The inherent uncertainty of the premises of an argument, and the resulting weakness of philosophical arguments in general, is not actually the only problem with deductive philosophical arguments. Since the rules of logic themselves are constructed by human philosophers, in an attempt to describe what they think constitutes the rules of meaning and basic ontology, they themselves are not strictly *certain*, and so some logical rules, which are not directly entailed by the criteria for meaning I covered in my previous epistemology article, bring with them their own kind of uncertainty. For instance, the validity of the S5 axiom of modal logic when it pertains to metaphysical truth is hotly contested in some circles, and so the use of this axiom should be considered as something that decreases the likelihood that an argument is valid. Furthermore, the specific way that you actually run logical rules on your premises may even be incorrect, and the likelihood of this also increases with the size and complexity of your argument. All of this is why if you're going to criticize an argument, you *don't* actually have to point to one of the premises, you can instead call out problems and equivocations that happen in-between the premises and the conclusion. All of these factors must also be integrated into the probability that an argument actually demonstrates its premise, turning the "soundness probability" I've been talking about so far into a "demonstration probability" that includes both soundness *and* validity.

## 4

This indicates a core problem with philosophical argumentation as it has been done in the past, since at least Aristotle. Simply sitting back in your armchair and coming up with a list of premises and assumptions that seem likely to you, based on your own intuitions, and then stringing them together into long streams of argumentation is just *not effective enough* when you actually treat the credence levels you should have in your premises with honesty and humility. What, then, should we do? Should philosophers retreat to conceptual analysis and clarification, philosophy of science, math, and logic, synthesizing the conclusions of science together, and documenting and understanding properties of the human condition (whether in the manner of phenomenologists and epistemologists or existentialists)? While these are all worthy goals, and are actually the fields that I am most interested in and in which I think the discipline of philosophy has the most to offer, there is nevertheless a place for philosophy in cosmology and metaphysics too — it is just that a different route must be taken to ensure it remains useful in those areas.

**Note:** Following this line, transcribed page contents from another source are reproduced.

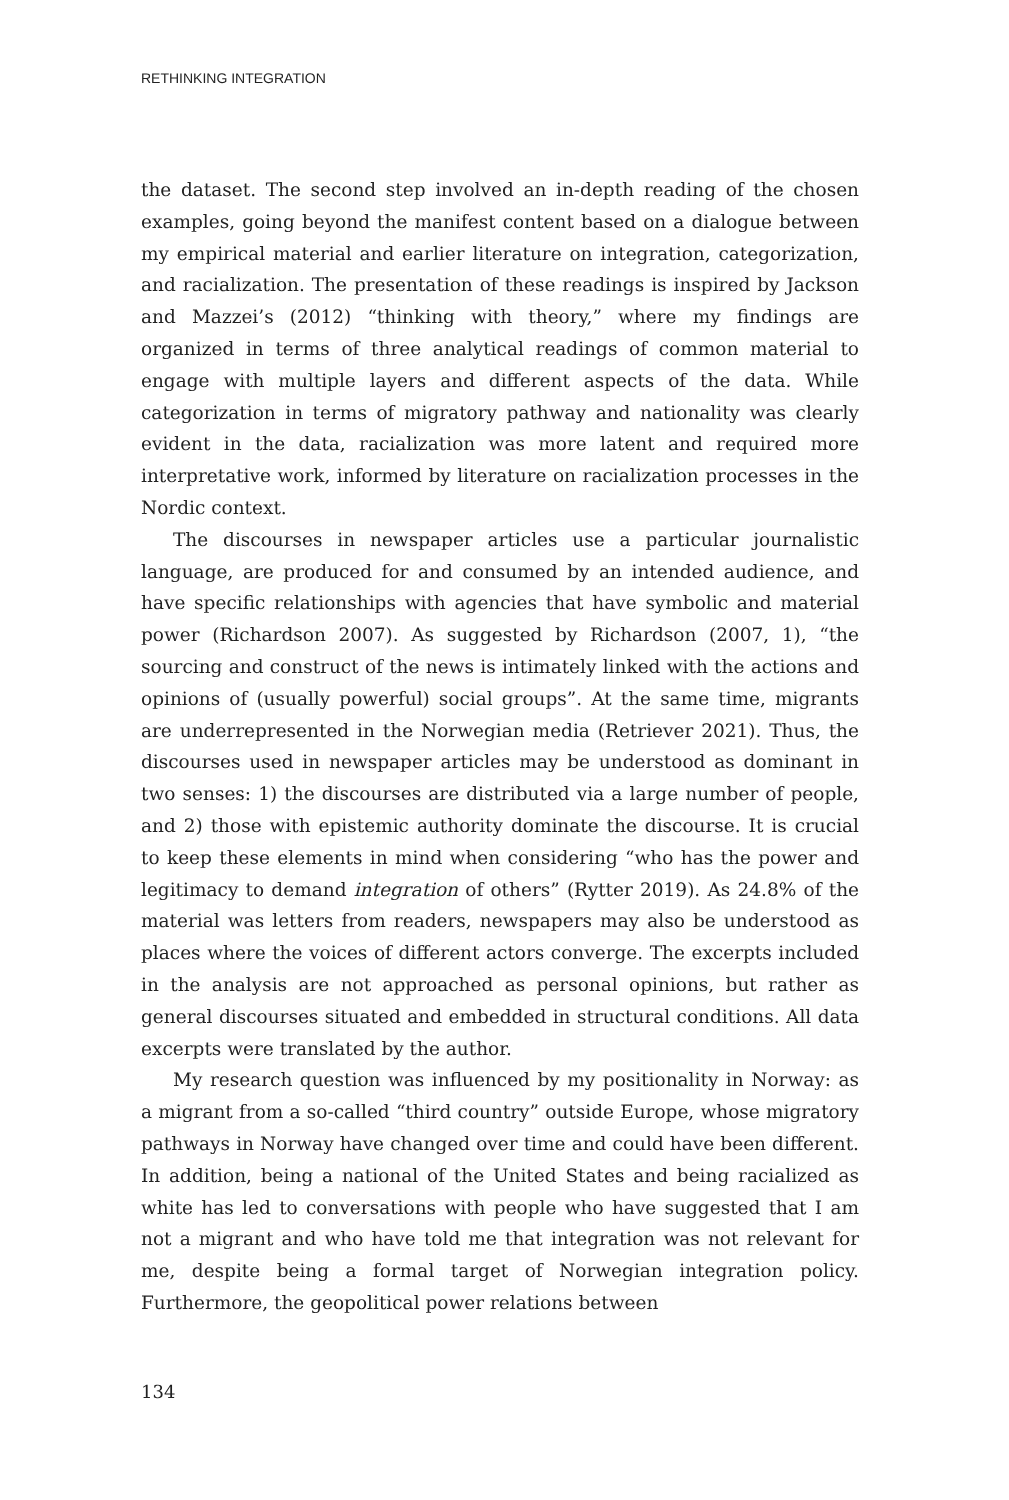RETHINKING INTEGRATION
the dataset. The second step involved an in-depth reading of the chosen examples, going beyond the manifest content based on a dialogue between my empirical material and earlier literature on integration, categorization, and racialization. The presentation of these readings is inspired by Jackson and Mazzei’s (2012) “thinking with theory,” where my findings are organized in terms of three analytical readings of common material to engage with multiple layers and different aspects of the data. While categorization in terms of migratory pathway and nationality was clearly evident in the data, racialization was more latent and required more interpretative work, informed by literature on racialization processes in the Nordic context.
The discourses in newspaper articles use a particular journalistic language, are produced for and consumed by an intended audience, and have specific relationships with agencies that have symbolic and material power (Richardson 2007). As suggested by Richardson (2007, 1), “the sourcing and construct of the news is intimately linked with the actions and opinions of (usually powerful) social groups”. At the same time, migrants are underrepresented in the Norwegian media (Retriever 2021). Thus, the discourses used in newspaper articles may be understood as dominant in two senses: 1) the discourses are distributed via a large number of people, and 2) those with epistemic authority dominate the discourse. It is crucial to keep these elements in mind when considering “who has the power and legitimacy to demand integration of others” (Rytter 2019). As 24.8% of the material was letters from readers, newspapers may also be understood as places where the voices of different actors converge. The excerpts included in the analysis are not approached as personal opinions, but rather as general discourses situated and embedded in structural conditions. All data excerpts were translated by the author.
My research question was influenced by my positionality in Norway: as a migrant from a so-called “third country” outside Europe, whose migratory pathways in Norway have changed over time and could have been different. In addition, being a national of the United States and being racialized as white has led to conversations with people who have suggested that I am not a migrant and who have told me that integration was not relevant for me, despite being a formal target of Norwegian integration policy. Furthermore, the geopolitical power relations between
134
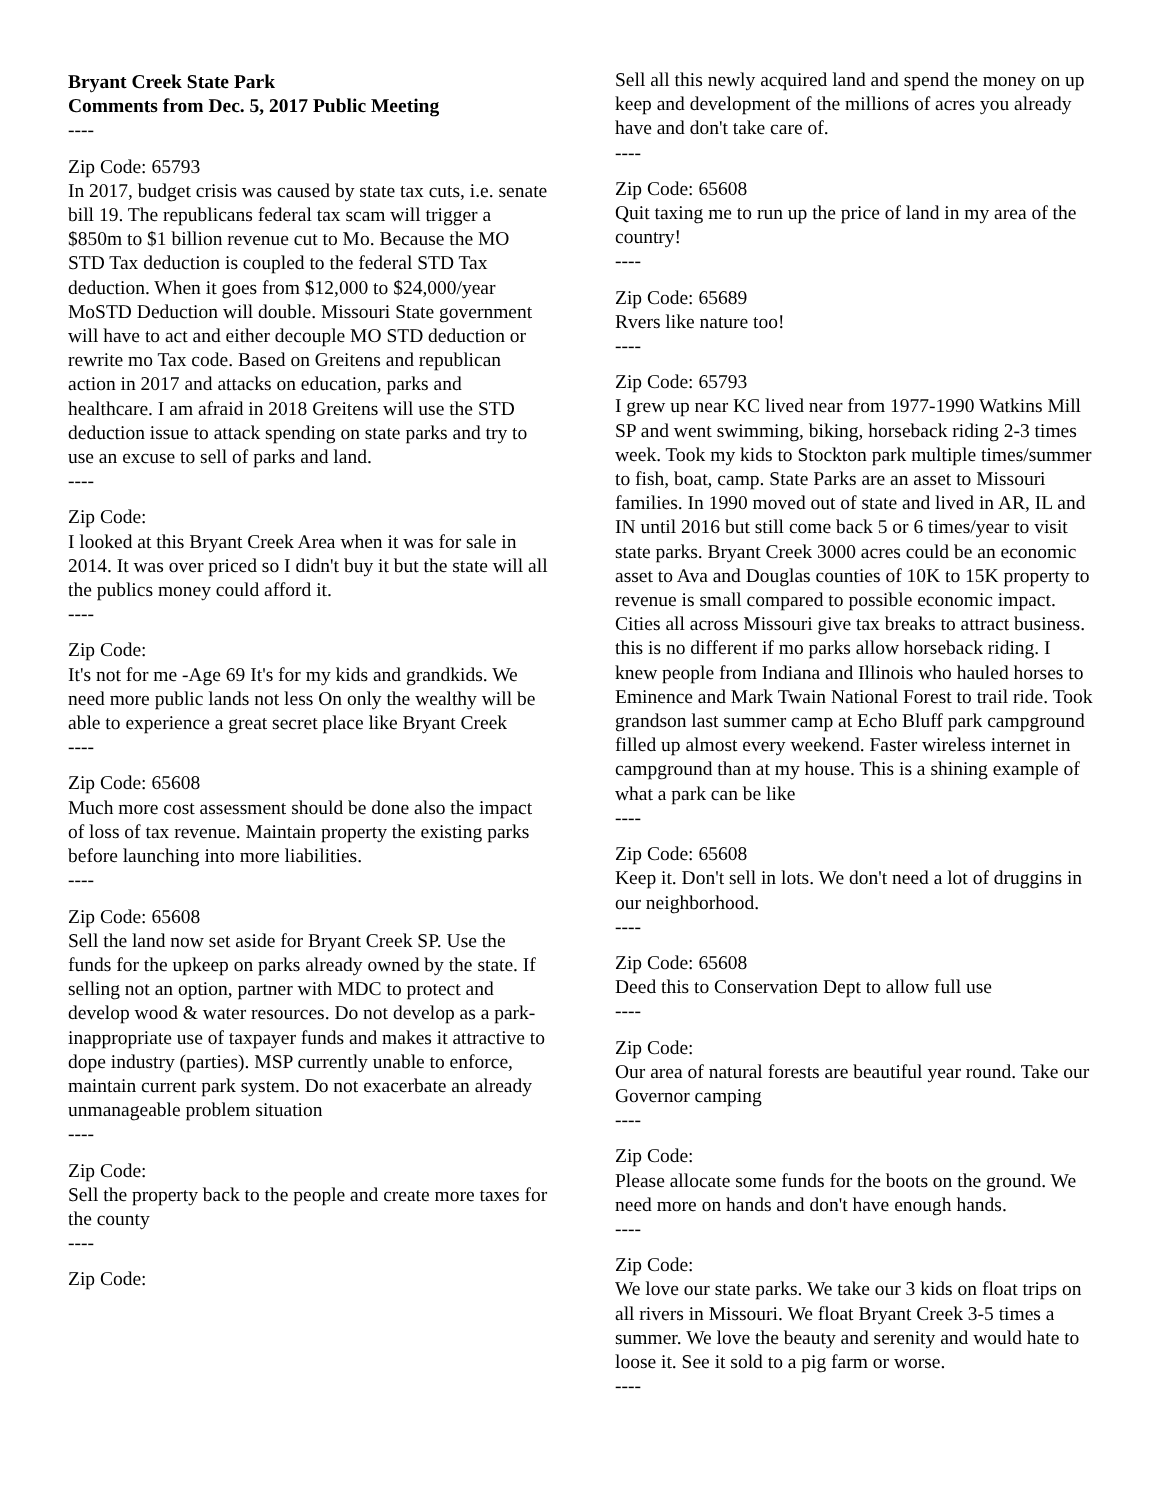Bryant Creek State Park
Comments from Dec. 5, 2017 Public Meeting
----
Zip Code: 65793
In 2017, budget crisis was caused by state tax cuts, i.e. senate bill 19. The republicans federal tax scam will trigger a $850m to $1 billion revenue cut to Mo. Because the MO STD Tax deduction is coupled to the federal STD Tax deduction. When it goes from $12,000 to $24,000/year MoSTD Deduction will double. Missouri State government will have to act and either decouple MO STD deduction or rewrite mo Tax code. Based on Greitens and republican action in 2017 and attacks on education, parks and healthcare. I am afraid in 2018 Greitens will use the STD deduction issue to attack spending on state parks and try to use an excuse to sell of parks and land.
----
Zip Code:
I looked at this Bryant Creek Area when it was for sale in 2014. It was over priced so I didn't buy it but the state will all the publics money could afford it.
----
Zip Code:
It's not for me -Age 69 It's for my kids and grandkids. We need more public lands not less On only the wealthy will be able to experience a great secret place like Bryant Creek
----
Zip Code: 65608
Much more cost assessment should be done also the impact of loss of tax revenue. Maintain property the existing parks before launching into more liabilities.
----
Zip Code: 65608
Sell the land now set aside for Bryant Creek SP. Use the funds for the upkeep on parks already owned by the state. If selling not an option, partner with MDC to protect and develop wood & water resources. Do not develop as a park-inappropriate use of taxpayer funds and makes it attractive to dope industry (parties). MSP currently unable to enforce, maintain current park system. Do not exacerbate an already unmanageable problem situation
----
Zip Code:
Sell the property back to the people and create more taxes for the county
----
Zip Code:
Sell all this newly acquired land and spend the money on up keep and development of the millions of acres you already have and don't take care of.
----
Zip Code: 65608
Quit taxing me to run up the price of land in my area of the country!
----
Zip Code: 65689
Rvers like nature too!
----
Zip Code: 65793
I grew up near KC lived near from 1977-1990 Watkins Mill SP and went swimming, biking, horseback riding 2-3 times week. Took my kids to Stockton park multiple times/summer to fish, boat, camp. State Parks are an asset to Missouri families. In 1990 moved out of state and lived in AR, IL and IN until 2016 but still come back 5 or 6 times/year to visit state parks. Bryant Creek 3000 acres could be an economic asset to Ava and Douglas counties of 10K to 15K property to revenue is small compared to possible economic impact. Cities all across Missouri give tax breaks to attract business. this is no different if mo parks allow horseback riding. I knew people from Indiana and Illinois who hauled horses to Eminence and Mark Twain National Forest to trail ride. Took grandson last summer camp at Echo Bluff park campground filled up almost every weekend. Faster wireless internet in campground than at my house. This is a shining example of what a park can be like
----
Zip Code: 65608
Keep it. Don't sell in lots. We don't need a lot of druggins in our neighborhood.
----
Zip Code: 65608
Deed this to Conservation Dept to allow full use
----
Zip Code:
Our area of natural forests are beautiful year round. Take our Governor camping
----
Zip Code:
Please allocate some funds for the boots on the ground. We need more on hands and don't have enough hands.
----
Zip Code:
We love our state parks. We take our 3 kids on float trips on all rivers in Missouri. We float Bryant Creek 3-5 times a summer. We love the beauty and serenity and would hate to loose it. See it sold to a pig farm or worse.
----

This is where Graham Oppy's views on the nature of philosophical argumentation come in. Instead of focusing on arguments for particular conclusions, which are necessarily piecemeal and therefore fall afoul of the geometric decrease in probability as the number of premises grow, one should consider holistic theories concerning some subject, and compare the explanatory and predictive power of the theory, as well as the intellectual virtues the theory demonstrates as a whole, with the intellectual "cost" of the theory. This approach relies primarily on the ability to state a set of core premises and then use conceptual analysis to elaborate on their implications, in order to derive specific hypothesis and sub-theories, instead of one's ability to construct deductive philosophical arguments of the kind spoken about above. Moreover, it directly maps the process of choosing beliefs concerning some phenomena onto the underlying pragmatic reasons that we choose beliefs, instead of being based on logic, which is in turn based on those pragmatic reasons, and therefore only being based on pragmatic reasons by proxy. This also allows you to apply the fuzzy Bayesian logic described in my previous articles more directly and conveniently to the theories themselves.

In conclusion, then, applying my fuzzy Bayesian reasoning to theories of certain phenomena as a whole, according to their intellectual virtues and costs, and relying on science to demonstrate the predictive power of such theories, is by far superior to relying on deductive philosophical argument, due to the inherent nature of how uncertainty interacts with deductive arguments.